C’est pour toutes ces raisons que, en dehors de toutes considérations polémiques et pour éviter tout imbroglio juridique et tout blocage de la commission de la carte pendant de nombreux mois, l’USJ-CFDT et le SNJ-CGT ont, après consultation des pouvoirs publics et des juristes de nos deux organisations et en accord avec le président de la commission de la carte qui a, lui aussi, considéré qu’il n’y avait pas d’autre solution, décidé de signer un protocole d’accord préélectoral pour l’organisation du second tour de scrutin le 18 juillet 2003.

Telle est la vérité des faits.

Tout le reste n’est que polémique, dont nous regrettons qu’elle contribue, bien plus que l’organisation d’un second tour, à affaiblir la commission de la carte et le mouvement syndical chez les journalistes professionnels.

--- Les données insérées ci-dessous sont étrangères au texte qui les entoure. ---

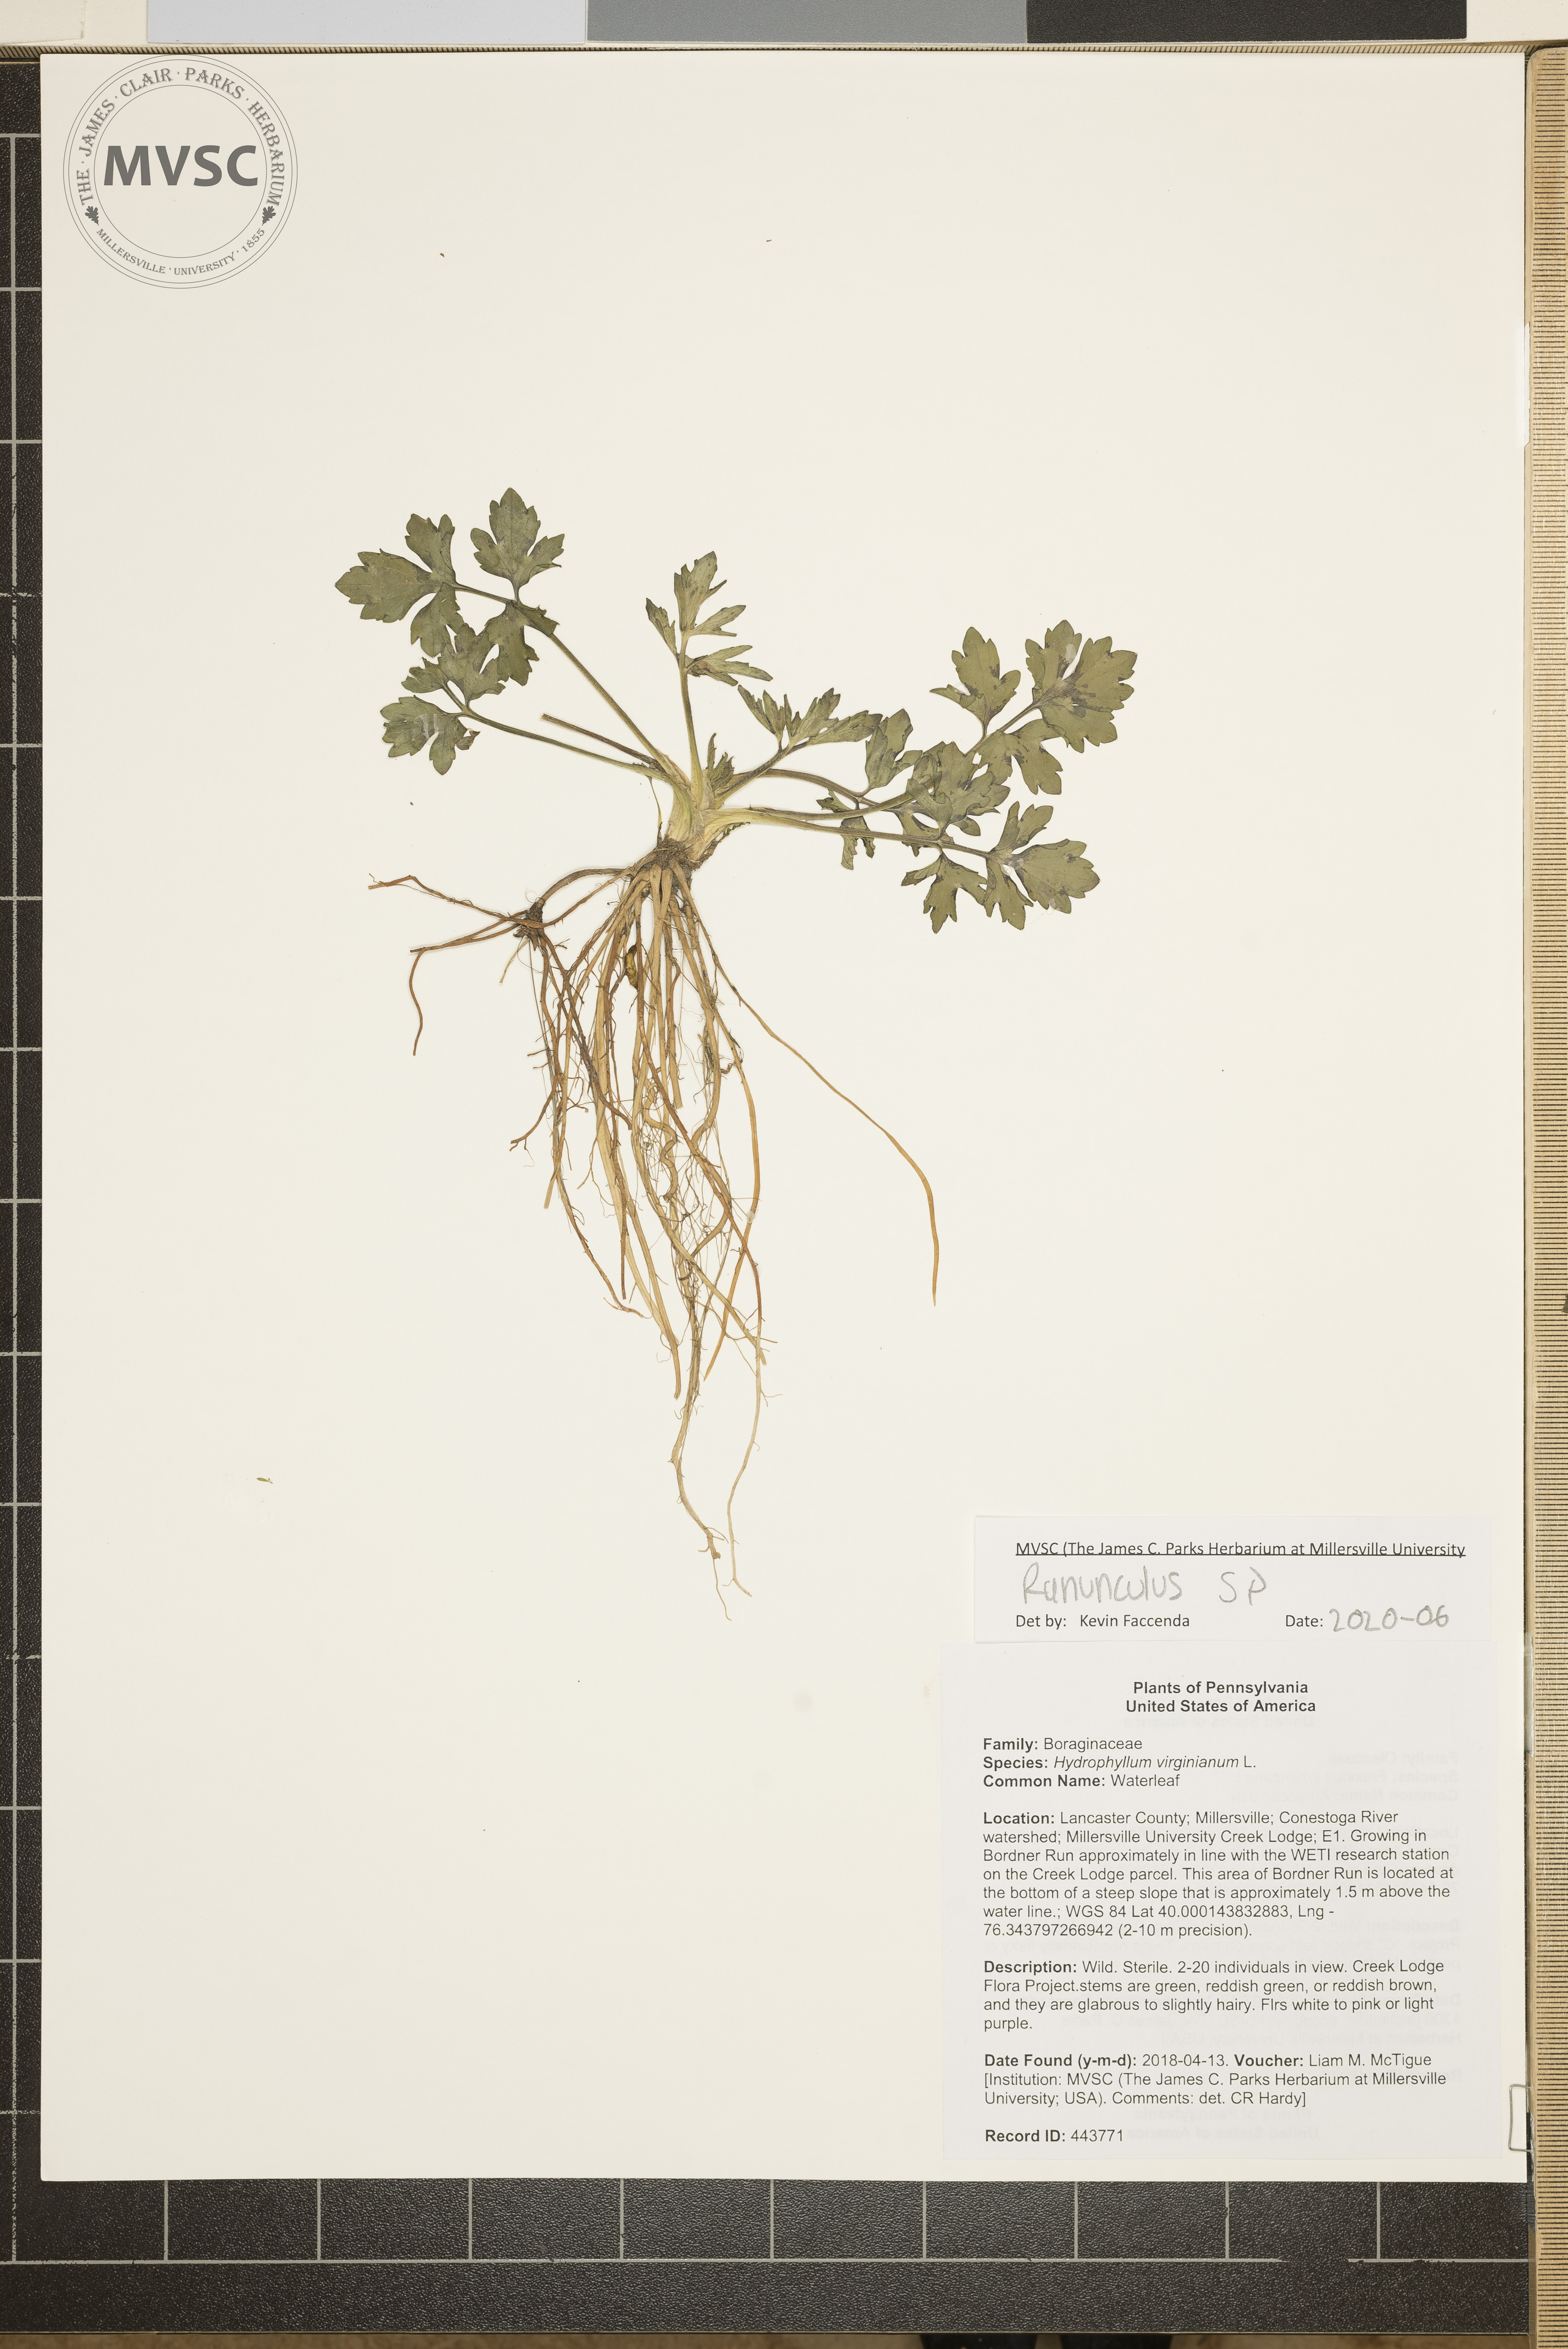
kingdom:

L’USJ-CFDT et le SNJ-CGT font confiance aux 16 161 journalistes qui avaient participé au premier tour de scrutin. Ils sauront renouveler leur geste civique lors du second tour de ces élections à la commission de la carte. L’USJ-CFDT et le SNJ-CGT appellent également l’ensemble des journalistes de toutes les formes de presse à voter massivement dès réception de leur matériel électoral. C’est ainsi que les journalistes professionnels manifesteront leur attachement et leur volonté de défendre la commission de la carte qui est un outil essentiel pour la défense de notre statut.

Pour l’USJ-CFDT
Alain Goguey, secrétaire général

Pour le SNJ-CGT
Michel Diard, secrétaire général

Paris, le 20 juin 2003

(1) Les élections à la commission de la carte sont les seules élections professionnelles ) nationales qui soient organisées à deux tours. S’agissant des élections prud’homales ou à la sécurité sociale, le législateur a fait le choix d’un scrutin à un tour pour éviter les lourdeurs inhérentes à l’organisation d’un second tour inévitable compte tenu des taux de participation enregistrés aujourd’hui. Cette disposition n’a pas été prévue pour les élections à la commission de la carte.

(2) La loi prévoit que le second tour a lieu dans un délai d’un mois qui suit les élections. C’est elle également qui fixe au 30 juin le terme du mandat des commissaires.